In the synagogue’s three-story residence—where Freundel lived with his wife, Sharon, and had raised their three children—the shelves were crammed with books. He had been writing on Jewish theology for years. Contemporary Orthodox Judaism’s Response to Modernity made him a leading proponent of what’s known as “modern Orthodox” practice.
“Barry was intellectually and analytically gifted,” says author and journalist Leon Wieseltier, a longtime Kesher member. “He knew the minutiae of Jewish law.”
An only child, Freundel grew up in an Orthodox home in Brooklyn. “He was very smart,” says Rabbi Shmuel Goldin, who attended high school and college with Freundel. “He was the kind of guy who would challenge you intellectually. He never shied away from confrontation.” Childhood friends also recall a prankster who loved to play pickup football.
After Yeshiva University, Freundel sought a doctorate at Baltimore Hebrew University. He served congregations in New York and Connecticut, but it was in Washington that he thrived, helping create the intellectual reputation that drew elites to Kesher. With teaching engagements at Georgetown, Maryland, and Towson University, he became a leading voice in ethics and religion, invited to consult for prestigious advisory bodies such as a presidential panel on cloning.
“He called himself a rabbi’s rabbi,” says Kate Bailey, a Freundel convert now getting her doctorate in Jewish studies.
Though many Kesher congregants ran in power circles, the Freundels never tried to join the capital’s social scene. “There was always an awkwardness to him,” says a Kesher member who worked closely with the rabbi. “I could sense his self-doubt.”
Instead, Freundel entertained select Kesher members and favored converts at his home for Friday dinners, where discussions roamed from foreign policy to morality to the Talmud. Sitting at the head of the table, he was “lord of all surveyed,” says Rebecca Zimmerman, a frequent guest.
Unlike proponents of many religions, Jews have never proselytized. To the contrary, they make it difficult to join the tribe.
There’s a tradition of turning away would-be converts three times to test their devotion. And the Orthodox are the toughest. The process can require more than a year and thousands of dollars.
Oddly, there are few widely accepted rules governing conversions—meaning someone converted by one rabbi could find himself deemed not Jewish by another. “It was like the Wild West,” says Goldin, who now leads a group studying the issue for the Rabbinical Council of America. “Everybody did it on their own.”
In this vacuum, Freundel established himself as the great arbiter of American conversions. As leader of the Rabbinical Council’s conversion committee, he convinced the Israeli rabbinate to sanction converts who went through the process with him and a network of like-minded rabbis. “He became a pivotal person,” says Goldin. “It became his baby.”

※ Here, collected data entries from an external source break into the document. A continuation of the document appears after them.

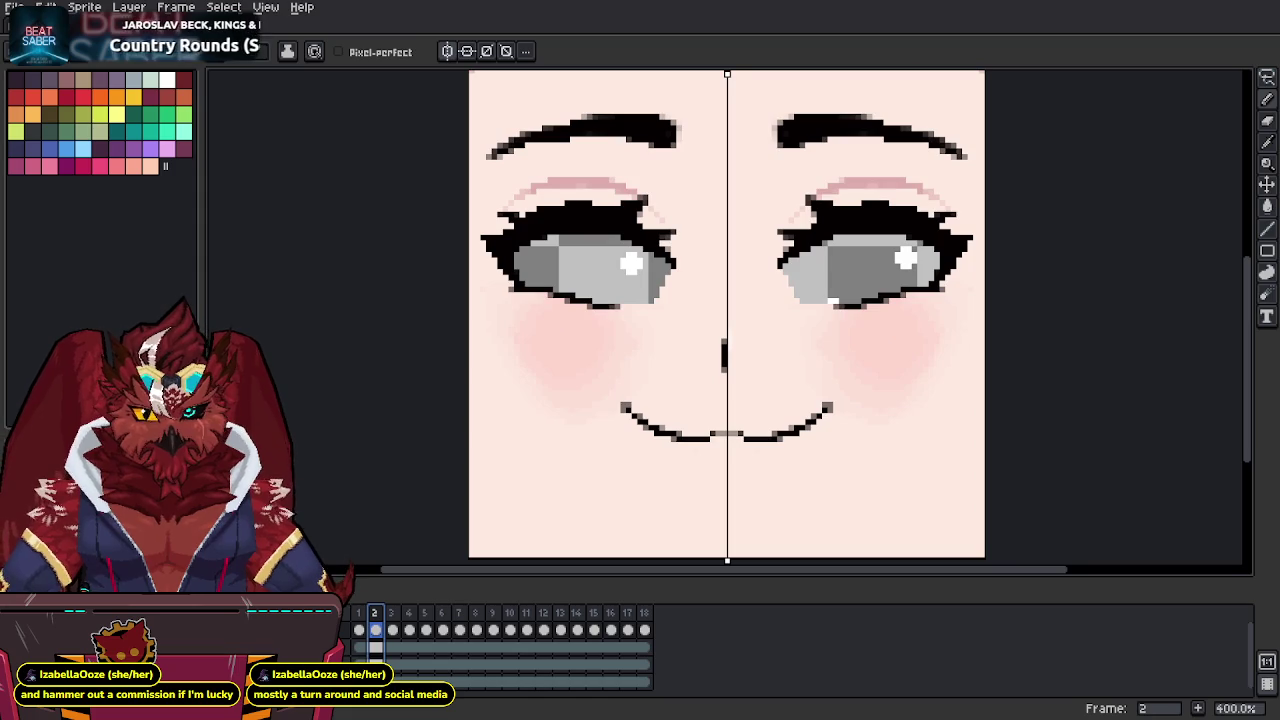
pyautogui.scroll(1, 863, 386)
pyautogui.scroll(1, 880, 363)
pyautogui.moveTo(880, 363); pyautogui.dragTo(908, 386, button='middle')
pyautogui.press('m')
pyautogui.press('i')
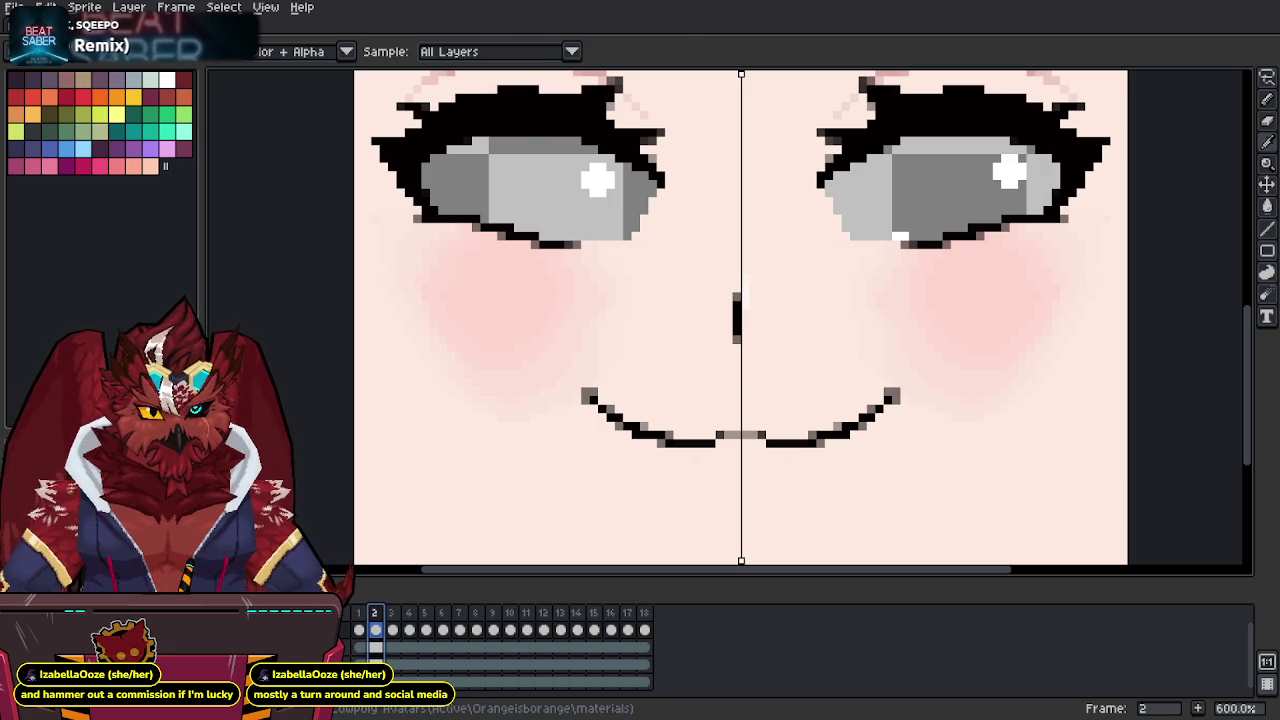
pyautogui.press('m')
pyautogui.moveTo(884, 385)
pyautogui.mouseDown()
pyautogui.moveTo(905, 403)
pyautogui.moveTo(895, 446)
pyautogui.mouseUp()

Helping matters along, in 2005 Kesher got its own mikvah, the ritual bath Jews use for cleansing—and in which converts must take a dip as a final stage in the process. Technically a separate entity with its own board of directors, the National Capital Mikvah was housed right next door to Kesher. The simple structure contains the small pool, an anteroom with a bench, and a pair of bathrooms with showers. And while the mikvah was there for the use of married women in the community, Freundel was empowered to grant access to would-be converts.
Conversion candidates flocked to Freundel. Kesher became “a convert mecca,” one member says, coining an unlikely term. At times, a quarter of the congregation’s 240 members were converts, according to Kesher president Elanit Jakabovics. And most of those were women. For a guy like Freundel who was awkward in the wider world but reveled in his standing within a small community, it was an especially appealing mix.
“Converts are the most vulnerable creatures of all,” says Wieseltier. “They have left what they had, but they have not quite reached where they are going. They are in limbo. The only support they have is from the converting rabbi.”
Bethany Murphy was thrilled at the prospect of converting under Freundel’s guidance.
While working in Cambodia after college, she packed a suitcase full of books on the rabbi’s required-reading list. She read every one. After returning to the States, she moved to DC, where she rented an apartment near Kesher.
“I’m anxious to meet and get started,” she e-mailed Freundel in July 2010.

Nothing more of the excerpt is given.